How we do it
A lot of people sell data. Ours is better.
When we started back in 2006, we set out to deliver a great service for a flat monthly fee.
That turned out to be almost impossible.
Data vendors wanted us to charge our customers per record, and they wanted a percentage of each record sold. It took us a year to get one vendor to agree to our new pro-small-business pricing model, and that was only for one dataset. Fortunately, we were also already gathering data ourselves that we could sell however we wanted. And thus, our original, foreclosure-only, service was born.
Since then, we’ve earned the trust of many big vendors for this new pricing model. They’ve realized we aren’t after their lucrative deals with big business, allowing us to add many new data sets cost effectively for our small business customers. We’ve added more of our own data as well.
But cost-effectiveness can’t be your only criteria for data acquisition. We also look for timeliness, accuracy, coverage, and population. To that end we do bake-offs between vendors, we backtest against county records and other sources, we use multiple sources, and we have staff manually backfill as needed.
This multi-prong approach is rare in the big companies and unheard of in small business offerings. Even with all this effort, public records data will never be perfect, but through feedback from thousands of customers, we know it sets us far apart.
Cleaned & Enhanced
No matter the source of the data, we are constantly finding new ways to clean and enhance it.
There are 3,142 counties (and equivalents) in the United States, and each has a different idea about how data should be gathered and stored.
Worse, the number of errors is atrocious. Our background in data science led us to recognize early on that we could fix many issues that would drive our customers crazy, and we built our systems from the ground up with that in mind.
Our first service in 2007 launched with a rules engine that evaluated nearly 200 rules on each new record.
Since that time, we’ve grown from just simple pattern matching to natural language processing, machine learning, and other modern techniques to find and correct errors, normalize data across counties and sources, flag problems for staff to research, and even create new data.
Our estimated loan positions and transfer types are just two examples of data that doesn’t exist directly in public records, but which we instead create from those records.
We also leverage the expertise of best-in-class vendors for certain data models like estimated property values (automated valuation models).
None of this would be possible without a full-time research team that is constantly correcting data, backtesting sources and automations, collecting our own data, backfilling data when sources fall short, and using the insights they gain from all of those activities to create and train new rules and automations.
Connected for Context
The earth isn’t flat. Neither is our data.
Historically, public records have been treated as flat files, that are simply overwritten with new records as they come in.
While that “flat” data is amazingly useful, that approach leaves hundreds of opportunities to gain insights into the relationships between people and properties completely untouched. Our unique OwnerGraph™ ties records together across sources and over time to discover those insights.
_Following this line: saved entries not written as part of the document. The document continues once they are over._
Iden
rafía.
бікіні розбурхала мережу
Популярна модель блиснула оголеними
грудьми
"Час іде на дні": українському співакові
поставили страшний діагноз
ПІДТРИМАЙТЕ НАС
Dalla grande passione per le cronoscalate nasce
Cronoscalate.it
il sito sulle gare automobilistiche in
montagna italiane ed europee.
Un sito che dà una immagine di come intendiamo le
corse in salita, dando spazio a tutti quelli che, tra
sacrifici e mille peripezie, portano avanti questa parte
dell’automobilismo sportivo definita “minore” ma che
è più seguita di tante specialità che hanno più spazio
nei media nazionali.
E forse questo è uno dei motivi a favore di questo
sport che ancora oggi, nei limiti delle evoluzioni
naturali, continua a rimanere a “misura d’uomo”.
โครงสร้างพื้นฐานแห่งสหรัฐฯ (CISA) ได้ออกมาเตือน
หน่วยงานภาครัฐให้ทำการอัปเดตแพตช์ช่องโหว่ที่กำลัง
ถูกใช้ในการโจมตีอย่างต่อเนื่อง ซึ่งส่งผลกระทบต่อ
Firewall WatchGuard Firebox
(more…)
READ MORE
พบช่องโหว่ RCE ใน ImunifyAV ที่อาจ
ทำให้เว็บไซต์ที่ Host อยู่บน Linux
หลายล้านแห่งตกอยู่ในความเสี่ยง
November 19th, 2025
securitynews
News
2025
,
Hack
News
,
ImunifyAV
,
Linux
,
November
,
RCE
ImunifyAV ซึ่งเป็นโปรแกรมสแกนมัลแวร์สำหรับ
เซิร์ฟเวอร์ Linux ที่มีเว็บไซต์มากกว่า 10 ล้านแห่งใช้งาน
We started this work in 2006 with the launch of our best-in-market Transaction History, which showed the relationships between recorded deeds, loans, foreclosures, assignments and other documents over time. From there we added the relationships between those documents and properties, properties and owners, owners to each other, owners to – you get the idea.
From the beginning, we saw that there was often more value in understanding the relationships between these bits of data, then in the data itself. Something all the data companies focused on delivering batches of flat files, sold by the record, have missed completely.
Over 10 years we’ve still barely scratched the surface of what we believe is possible. Our work on the OwnerGraph™ is one of our most exciting endeavors and we can’t wait to show you more.
Simplified & Clarified
Small business owners are experts in their business.
They are typically not expert data scientists, integrators, and marketers, let alone have the time do those things even if they were experts in them.
From day one, we’ve worked not only to bring the best data to small business but to get them out of the business of importing and exporting data, integrating data and systems, building platforms, selecting vendors and all the other tasks necessary to be expert targeted marketers.
Instead, we do it for our customers, making it easy for them to leverage data to connect with customers and grow their business.
Automated & Integrated
All the data in the world is useless unless it leads to insights or actions.
When it comes to taking action, big companies have built their systems around batch processes and big campaigns. We saw a better way. Stream-based, individually matched, and immediately actionable.
From the beginning, we’ve taken an event-driven streaming approach to building our systems. This gives our customers faster access to new data – the events in the life of a person or property which our customer can leverage to grow their business.
Unfortunately, a firehose of data is of very little use to most small businesses, as they have neither the time or ability to digest it all. This is where the power of targeting comes in – it allows our small business customers to focus on the right events to grow their business, using our 250 plus criteria, and easy preset Quick Lists to get them started.
That level of event-based targeting is no small feat. We process hundreds of thousands of events each day, matched to tens of thousands of customer criteria sets, leveraging hundreds of criteria.
The end result? The ability to alert our customers quickly to the best new opportunities, and to automate actions against those opportunities on their behalf. No one else in the industry offers anything close.